Median has inconsistent behaviour with NaN (sometimes panic, sometimes wrong result)
theHausdorffMetric opened this issue · comments
Two examples of f64 Data with NaN. Depending on position of NaN, median either panics or delivers a wrong result.
use statrs::statistics::{Data, Median};
fn main() {
let x = [f64::NAN, -3.0, 0.0, 3.0, -2.0];
let x = Data::new(x);
dbg!(x.clone());
dbg!(x.median());
println!("The median should panic/return NaN or behave as if NaNs are dropped. In which case the result should be -1.0 instead of -2.0");
let x = [0.0, f64::NAN, 3.0, -2.0];
let x = Data::new(x);
dbg!(x.clone());
println!("If the NaN is in the second postion, median panics.");
dbg!(x.median());
}
We should probably return NaN instead of panicking or returning a wrong result.
I think this might happen with all order statistics (at least lower_quartile and upper_quartile in my usage).
numpy
has functions np.nan[statistic]
, one to ignore NaN and the other to emit NaN.

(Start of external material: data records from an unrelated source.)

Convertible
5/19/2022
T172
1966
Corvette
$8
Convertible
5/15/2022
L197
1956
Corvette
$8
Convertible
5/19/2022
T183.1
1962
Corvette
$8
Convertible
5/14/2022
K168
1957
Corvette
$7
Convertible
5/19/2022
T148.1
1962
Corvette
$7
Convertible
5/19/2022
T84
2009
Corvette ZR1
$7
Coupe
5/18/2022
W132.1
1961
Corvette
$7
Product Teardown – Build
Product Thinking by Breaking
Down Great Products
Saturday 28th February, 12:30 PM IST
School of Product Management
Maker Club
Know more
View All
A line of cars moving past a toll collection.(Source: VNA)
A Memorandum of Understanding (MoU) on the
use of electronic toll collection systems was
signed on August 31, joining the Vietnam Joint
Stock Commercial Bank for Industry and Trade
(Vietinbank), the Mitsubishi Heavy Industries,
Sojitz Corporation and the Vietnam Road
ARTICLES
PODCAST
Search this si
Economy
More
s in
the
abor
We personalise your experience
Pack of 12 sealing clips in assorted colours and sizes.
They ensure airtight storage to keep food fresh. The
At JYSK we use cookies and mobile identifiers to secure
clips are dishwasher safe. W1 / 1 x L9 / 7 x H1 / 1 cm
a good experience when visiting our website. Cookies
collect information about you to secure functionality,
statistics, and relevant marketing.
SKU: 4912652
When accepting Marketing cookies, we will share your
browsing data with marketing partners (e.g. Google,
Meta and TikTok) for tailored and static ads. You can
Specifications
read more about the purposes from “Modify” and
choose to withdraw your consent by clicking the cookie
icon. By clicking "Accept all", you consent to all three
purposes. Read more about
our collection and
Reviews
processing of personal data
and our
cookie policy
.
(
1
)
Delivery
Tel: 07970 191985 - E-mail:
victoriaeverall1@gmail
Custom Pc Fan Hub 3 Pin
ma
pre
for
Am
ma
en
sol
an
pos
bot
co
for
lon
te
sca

We can follow that and do similar for quartiles and will emit Option::None
instead of NaN when data is empty.
Making the change breaks API (but makes it match the docs), so the other option would be to implement a StatisticsNan
that emits Option
with the old trait panicing if there's NaN or match what we have for <_ as statistics::Median>::median -> Option<T>
Think I'll make it Option. Also considering the value of associated type since it's a returned value.